I have a HDF5 file with three datasets; one containing names and the other two containing associated values. The datasets are large with almost 100,000,000 elements each. I'd like to print the top 300 name-value pairs to a file in tab-delimited format, however, I'm having an issue with implementing my solution.

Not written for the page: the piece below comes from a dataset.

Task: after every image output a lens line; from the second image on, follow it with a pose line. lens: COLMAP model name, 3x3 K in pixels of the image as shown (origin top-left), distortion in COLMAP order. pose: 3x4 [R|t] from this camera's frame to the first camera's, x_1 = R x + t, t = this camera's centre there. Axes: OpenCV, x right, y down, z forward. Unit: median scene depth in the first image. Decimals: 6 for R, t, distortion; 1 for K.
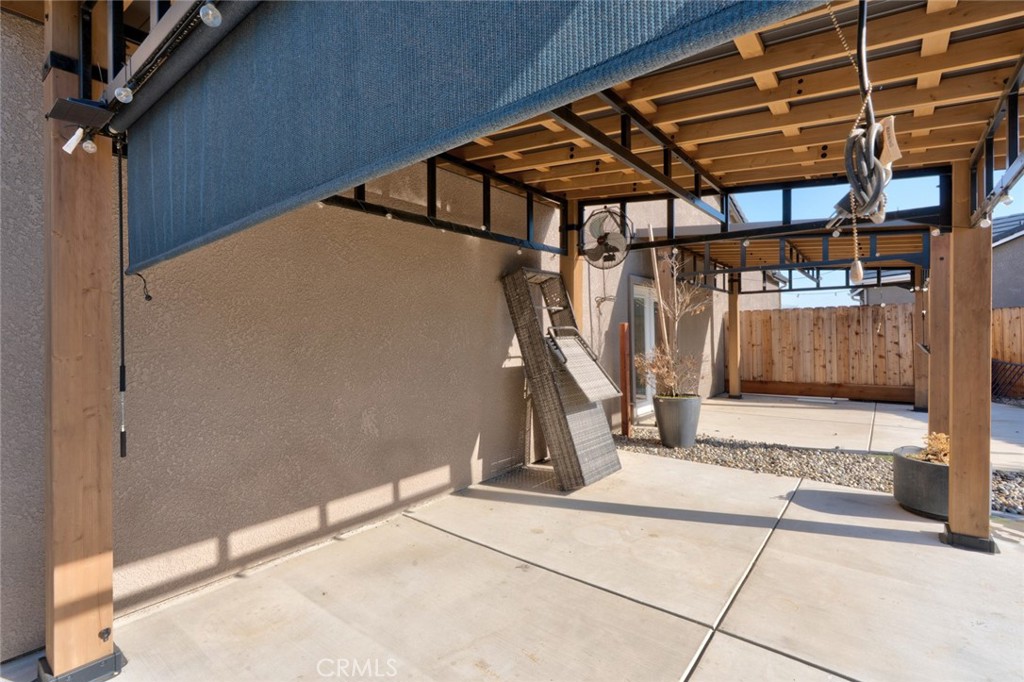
lens RADIAL K [[473.0, 0, 512.0], [0, 473.0, 333.0], [0, 0, 1]] dist [-0.011077, 0.004555]
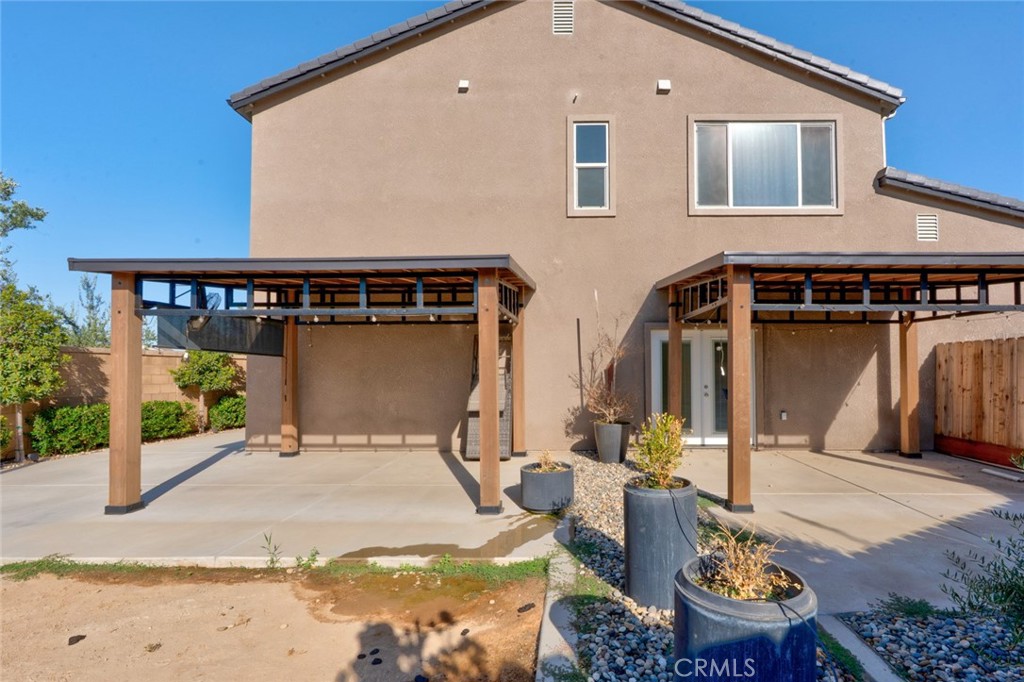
lens RADIAL K [[473.0, 0, 566.9], [0, 473.0, 359.0], [0, 0, 1]] dist [-0.011077, 0.004555]
pose [[0.613301, -0.011197, -0.789770, 0.745194], [-0.004268, 0.999838, -0.017490, -0.006975], [0.789838, 0.014098, 0.613154, 0.077459]]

I want to combine the three datasets into a three-dimensional numpy array, so that I can sort the values by the second column and pull out the top 300 rows. However, my program doesn't appear to be able to construct the three-dimensional numpy array, at least not in a reasonable runtime. My code is seen below.
#!/usr/bin/env python3
# Importing modules.
import h5py
import numpy as np
# Creating path for HDF5 file.
HDF5_PATH = ('/path/to/hdf5_file.hdf5')
# Creating path for outfile.
OUTFILE_PATH = ('/path/to/outfile.tsv')
# Loading HDF5 file.
hdf5_file = h5py.File(HDF5_PATH, 'r')
# Getting 3D array of datasets.
print('Building array')
hdf5_arr = np.array([hdf5_file['col_1'], hdf5_file['col_2'], hdf5_file['col_3']])
# Getting top 300 rows by second column.
print('Getting top 300 values')
top_300_arr = hdf5_arr[np.argpartition(hdf5_arr, axis=1)]
# Printing top 300 rows.
print('Printing top 300 values')
with open(OUTFILE_PATH, 'a') as outfile:
np.savetxt(outfile, top_300_arr, delimiter="\t", fmt='%s')
I've added print statements to monitor progress, and currently, my code prints out Building array
and doesn't appear to progress for at least an hour. That would mean that my issues is with the line hdf5_arr = np.array([hdf5_file['col_1'], hdf5_file['col_2'], hdf5_file['col_3']])
. Is there any way I can improve my code so that it can work in a suitable runtime?